Activation of the anaplastic lymphoma kinase (ALK) receptor tyrosine kinase is a key oncogenic mechanism in a growing number of tumor types. In the majority of cases, ALK is activated by fusion with a dimerizing partner protein as a result of chromosomal translocation events, most studied in the case of the nucleophosmin-ALK and echinoderm microtubule-associated protein-like 4-ALK oncoproteins. It is now also appreciated that the full-length ALK receptor can be activated by point mutations and by deletions within the extracellular domain, such as those observed in neuroblastoma. Several studies have employed phosphoproteomics approaches to find substrates of ALK fusion proteins. In this study, we used MS-based phosphotyrosine profiling to characterize phosphotyrosine signaling events associated with the full-length ALK receptor. A number of previously identified and novel targets were identified. One of these, signal transducer and activator of transcription 3 (STAT3), has previously been observed to be activated in response to oncogenic ALK signaling, but the significance of this in signaling from the full-length ALK receptor has not been explored further. We show here that activated ALK robustly activates STAT3 on Tyr705 in a number of independent neuroblastoma cell lines. Furthermore, knockdown of STAT3 by RNA interference resulted in a reduction in myelocytomatosis neuroblastom (MYCN) protein levels downstream of ALK signaling. These observations, together with a decreased level of MYCN and inhibition of neuroblastoma cell growth in the presence of STAT3 inhibitors, suggest that activation of STAT3 is important for ALK signaling activity in neuroblastoma.

Cell culture and Drosophila model systems define three classes of anaplastic lymphoma kinase mutations in neuroblastoma.

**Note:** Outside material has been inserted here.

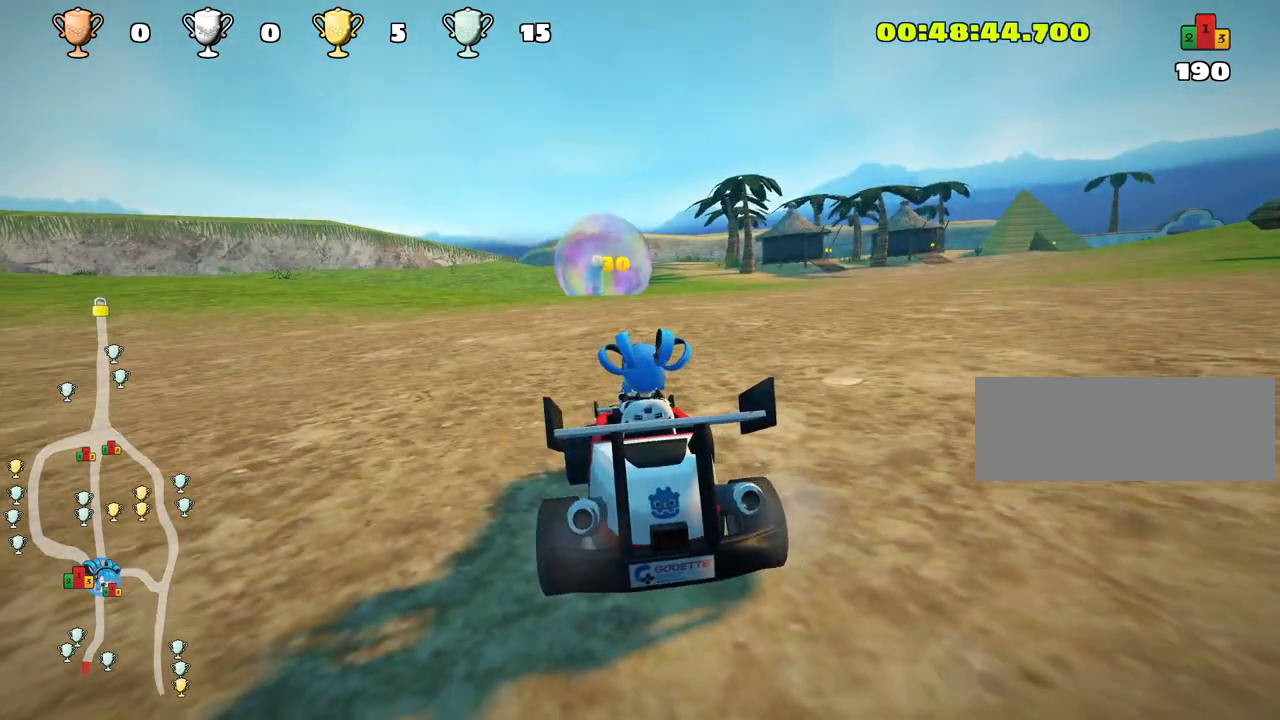
Gameplay with keyboard; each line is a JSON object with the keys held at the frame after it. "events" lists presses ("down") and releases ("up") of "down", "fire", "left", "look", "nitro", "right", "skid" and "up" between this image and that frame as [ms after this image, input, new state], when the widget could be followed in between. No other keys are recorded. Mouse input is not recorded. Key names are as the overlay labels them; some are game actions (e.g. jump) rather than physical keys.
{"keys": ["nitro", "up"], "events": [[150, "up", "down"], [450, "nitro", "down"]]}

Neuroblastoma is a childhood extracranial solid tumour that is associated with a number of genetic changes. Included in these genetic alterations are mutations in the kinase domain of the anaplastic lymphoma kinase (ALK) receptor tyrosine kinase (RTK), which have been found in both somatic and familial neuroblastoma. In order to treat patients accordingly requires characterisation of these mutations in terms of their response to ALK tyrosine kinase inhibitors (TKIs). Here, we report the identification and characterisation of two novel neuroblastoma ALK mutations (A1099T and R1464STOP), which we have investigated together with several previously reported but uncharacterised ALK mutations (T1087I, D1091N, T1151M, M1166R, F1174I and A1234T). In order to understand the potential role of these ALK mutations in neuroblastoma progression, we have employed cell culture-based systems together with the model organism Drosophila as a readout for ligand-independent activity. Mutation of ALK at position 1174 (F1174I) generates a gain-of-function receptor capable of activating intracellular targets such as ERK (extracellular signal regulated kinase) and STAT3 (signal transducer and activator of transcription 3) in a ligand-independent manner. Analysis of these previously uncharacterised ALK mutants and comparison with ALK(F1174) mutants suggests that ALK mutations observed in neuroblastoma fall into three classes. These classes are: (i) gain-of-function ligand-independent mutations such as ALK(F1174l), (ii) kinase-dead ALK mutants, e.g. ALK(I1250T) (Schönherr et al., 2011a) and (iii) ALK mutations that are ligand-dependent in nature. Irrespective of the nature of the observed ALK mutants, in every case the activity of the mutant ALK receptors could be abrogated by the ALK inhibitor crizotinib (Xalkori/PF-02341066), albeit with differing levels of sensitivity.